> _About this exercise_:
Beginning with the line containing "Deixe aqui sua opinião" and ending with the line containing "singur loc.", write out each line of the records below exactly; pictures and lines outside that range are left out.

(Stored data)
━━━━
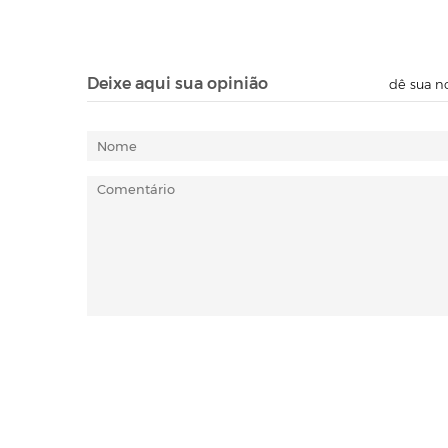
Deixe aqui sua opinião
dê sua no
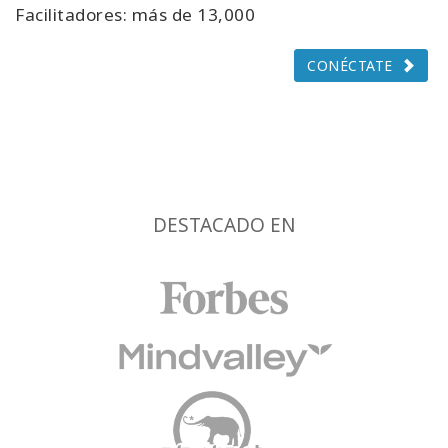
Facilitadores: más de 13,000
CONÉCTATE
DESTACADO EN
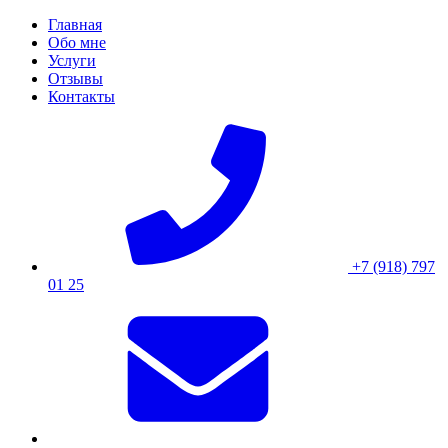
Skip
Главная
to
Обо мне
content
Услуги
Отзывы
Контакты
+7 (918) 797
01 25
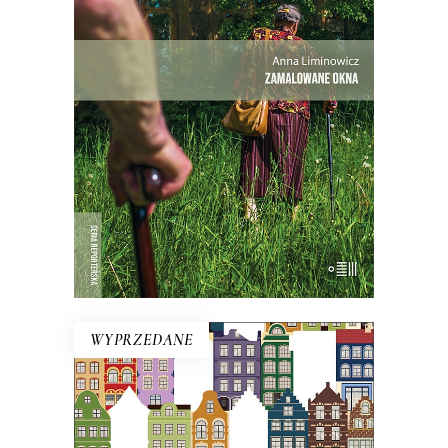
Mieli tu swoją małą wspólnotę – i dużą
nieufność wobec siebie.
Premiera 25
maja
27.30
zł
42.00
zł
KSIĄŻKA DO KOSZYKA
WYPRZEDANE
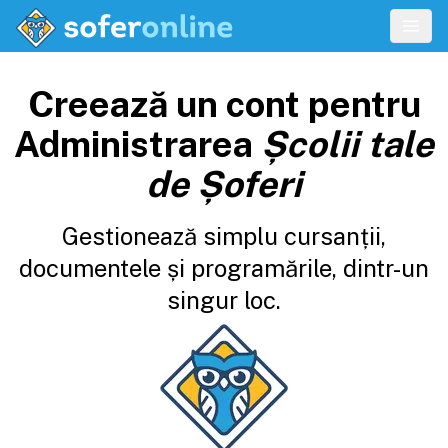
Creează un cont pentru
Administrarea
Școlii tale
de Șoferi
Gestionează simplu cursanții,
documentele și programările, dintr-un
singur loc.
━━━━
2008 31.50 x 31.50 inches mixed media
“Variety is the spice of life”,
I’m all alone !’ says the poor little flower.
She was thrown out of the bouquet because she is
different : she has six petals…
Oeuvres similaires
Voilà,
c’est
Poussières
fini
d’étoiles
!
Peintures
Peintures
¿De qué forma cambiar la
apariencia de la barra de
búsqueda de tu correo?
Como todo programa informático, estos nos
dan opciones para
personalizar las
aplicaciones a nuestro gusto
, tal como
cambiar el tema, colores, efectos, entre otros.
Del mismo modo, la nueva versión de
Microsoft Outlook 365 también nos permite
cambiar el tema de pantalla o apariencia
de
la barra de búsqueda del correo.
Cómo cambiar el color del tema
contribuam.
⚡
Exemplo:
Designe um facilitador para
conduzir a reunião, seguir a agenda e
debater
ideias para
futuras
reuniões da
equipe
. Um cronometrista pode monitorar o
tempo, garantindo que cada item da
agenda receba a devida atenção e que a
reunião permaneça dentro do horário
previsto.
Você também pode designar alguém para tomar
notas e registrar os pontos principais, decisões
━━━━
> _Result_:
Deixe aqui sua opinião
dê sua no
Facilitadores: más de 13,000
CONÉCTATE
DESTACADO EN
Skip
Главная
to
Обо мне
content
Услуги
Отзывы
Контакты
+7 (918) 797
01 25
Mieli tu swoją małą wspólnotę – i dużą
nieufność wobec siebie.
Premiera 25
maja
27.30
zł
42.00
zł
KSIĄŻKA DO KOSZYKA
WYPRZEDANE
Creează un cont pentru
Administrarea
Școlii tale
de Șoferi
Gestionează simplu cursanții,
documentele și programările, dintr-un
singur loc.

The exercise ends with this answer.